The mood continues down the same path with “Call Me”. Lyrically this might have been rejected by Poison circa 1986 for being just a little sleazy (at one point it actually uses the Christine Aguilera line about Genies in bottles and rubbing the right way), but the major selling point here is Joakim Brodén as the Sabaton singer gives the kind of performance only he can as the song is power metal meets Readers Wives – and is as good as that sounds!

From here, things can only get more normal, really, and “A Wannabe” mixes between OTT power metal intent and shimmering acoustics, “Pain In The Ass” on the other hand is thumping Rob Zombie arena style industrial bombastics and is sure to be a thrilling affair in the live arena.

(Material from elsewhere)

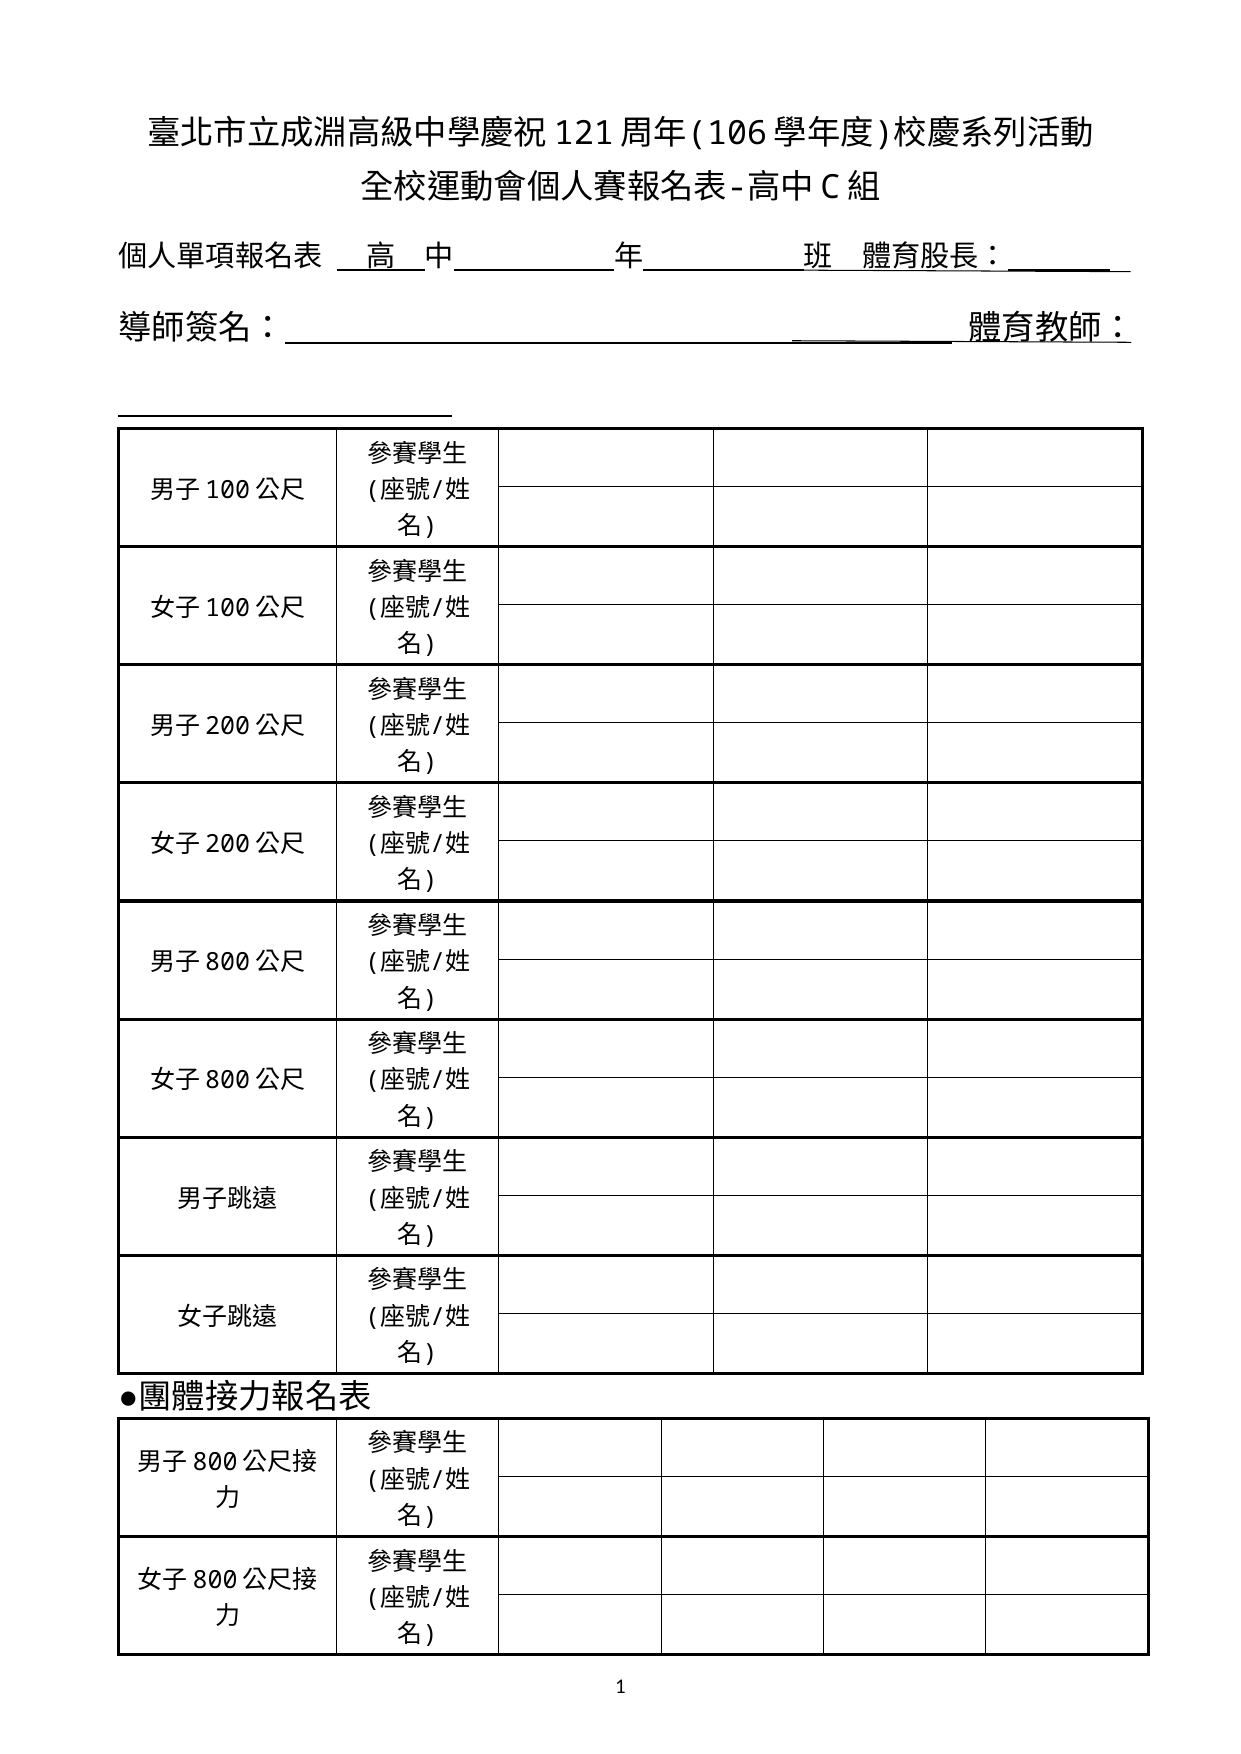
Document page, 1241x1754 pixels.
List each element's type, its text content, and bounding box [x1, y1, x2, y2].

table_header [714, 430, 927, 486]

There are occasions when “Coming Home” appears to be an excuse to try as many ideas possible, and “Black Knight Satellite” is huge and lush – but the fact is that whatever is attempted here works.

The title track, for example, is a gentle, almost emotional affair – and belies a depth in the songwriting that is difficult to do in music like this – which seems to chart the journey of the band itself, perhaps.

That they follow it up with a heads-down piece of dancefloor filler “Black Absinthe Rising” seems to suggest (metaphorically at least) that whilst the occasional piece of reflection never does anyone any harm, this is essentially the music of a good time.

With nothing to outstay its welcome the album fair old hurtles along, “Final Crusade” ushers itself in on a harsh electro beat, and “Natural Born Idiot” has an obscenely big groove, just because it can.

It’s the closing “Starseed” that might garner the plaudits, though. For this album it nearly classes as stripped back (that it is to say that it only puts a bit of orchestration over the stark verses) but it has weighty matters on its mind about a universe that is “bigger than God”.

Given the sheer humungous intention of most of the songs here, the same could be said of “Coming Home” in general.

It’s like this: if less is more, than on “Coming Home” Pain say this: “yeah but if less is more, then just think how much more, more could be.”